Krylov, an economics major minoring in entrepreneurship, is from Moscow. His grandfather and mom (her dad) are Ukrainians who live in Russia.
The UD senior has lived only in America since his freshman year of college, whereas Tarnavskyi’s family shipped him off from Ukraine to Maryland to enroll at Quaker boarding school when he was in high school.
Krylov said he’s been in contact with his family every other day by using WhatsApp because it’s one of the few social media apps that hasn’t been restricted by the Russian government during the invasion.
The 21-year-old said it breaks his heart that the Russian government has been the aggressor, especially because he said a number of Russian soldiers consider Ukraine a “brother nation.”
“The Russian propaganda is a technology that has been perfected for decades. And these soldiers who are often as young as 18 years old, they just do not know that," the Moscow native said.
"They go into Ukraine and they're told the citizens would greet them with flowers and praise. But the opposite happens."

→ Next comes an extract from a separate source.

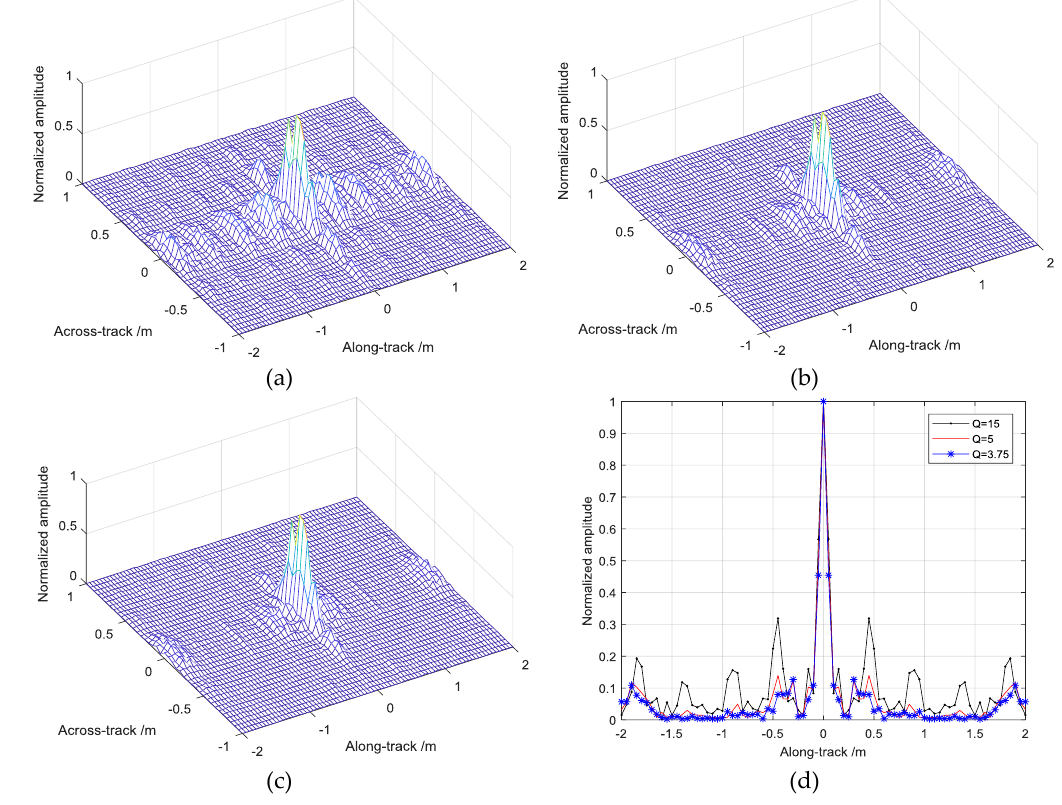
Figure 5. Side lobe comparison between signal bandwidth situations: ( a ) MBSAS output 2D sliced when Q = 15; ( b ) when Q = 5; ( c ) when Q = 3.75; ( d ) MBSAS output sliced on the along-track.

A number of videos have been trending on social media of what appear to be Ukrainian soldiers who’ve captured Russian prisoners. In the videos, the Russian captives said they were told by their superiors that they came to Ukraine for a military exercise, not to start a war.

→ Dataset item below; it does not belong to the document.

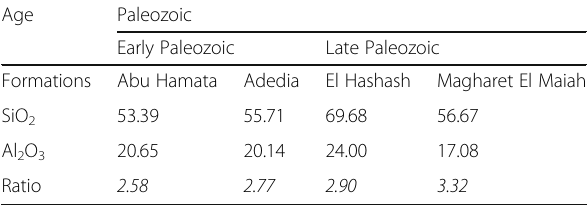
Table 5 Ca/Mg ratio of the studied Paleozoic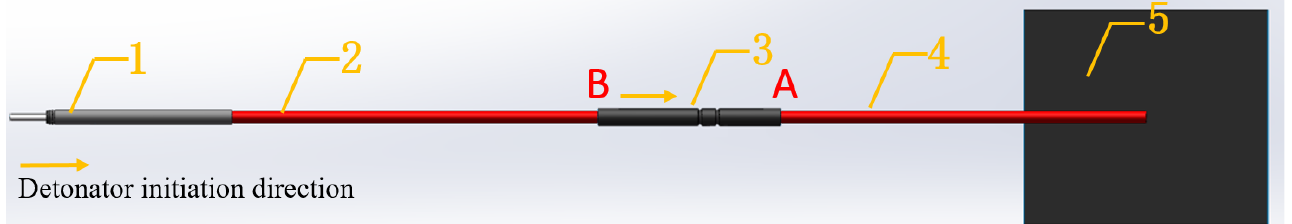
Figure 6. Structure diagram of the explosion-proof experiment, 1—detonator, 2—detonating cord of end B, 3—explosive diode, 4—detonating cord of end A, 5—the thickness of 0.2 mm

"Because every soldier is telling this story, I kind of stopped believing it because maybe their generals told them that if you get captured, just say you went there for a military exercise,” Tarnavskyi explained.
The Ukrainian said his strategy for maneuvering through fake news has been to read news from both the Ukrainian and Russian press, and then compare those notes.
“When you check both sides, you kind of get a picture for yourself which is more or less true. You're double-checking to see whether one side is lying.”
The two anti-war protesters want the conflict in Ukraine to end as swiftly as possible. They’ve pledged to not be silent until that happens.
“We’re going to do something every single week until it ends,” Krylov said.
’Haters out there’
FranksWine is donating $5 to the Ukrainian Orthodox Church for every bottle of the Ukrainian Bomon Shampe sold.
The owner of the shop went viral on TikTok (frankpagliaro939) late last month when he posted a video of himself boycotting Stoli vodka by pouring out a bottle of it, in support of Ukraine.
That video was Pagliaro's first post on TikTok and it generated over 327,000 views.
After that, Pagliaro made another viral video. He encouraged customers to donate to the Ukrainian Church of the USA, which would earn them the chance to smash a bottle of Stoli in his store’s trashcan, which was lined with bricks.
Over 100 bottles have been demolished in his store, he said.
Pagliaro, however, wasn’t unaware that Stoli isn’t made in Russia despite its name. The beverage is manufactured in Latvia, according to Stoli.com. The Stoli Group denounced Russia’s attack on Ukraine, per its website.
“People were badgering me for not fact-checking stuff,” Pagliaro said. “I've been in this business for 35 years and have been selling Stoli for 35 years. I've always known it to be Russian vodka.”
Pagliaro said he’s sincere about supporting Ukraine and he wasn’t to virtue signal when he pulled Stoli off his shelves, back when he thought it was Russian vodka and he planned to never sell it again.
“If I left it on my shelf and sold it at full market price, and made money on it, that's me monetizing from it,” he said. “But there's always going to be haters out there.”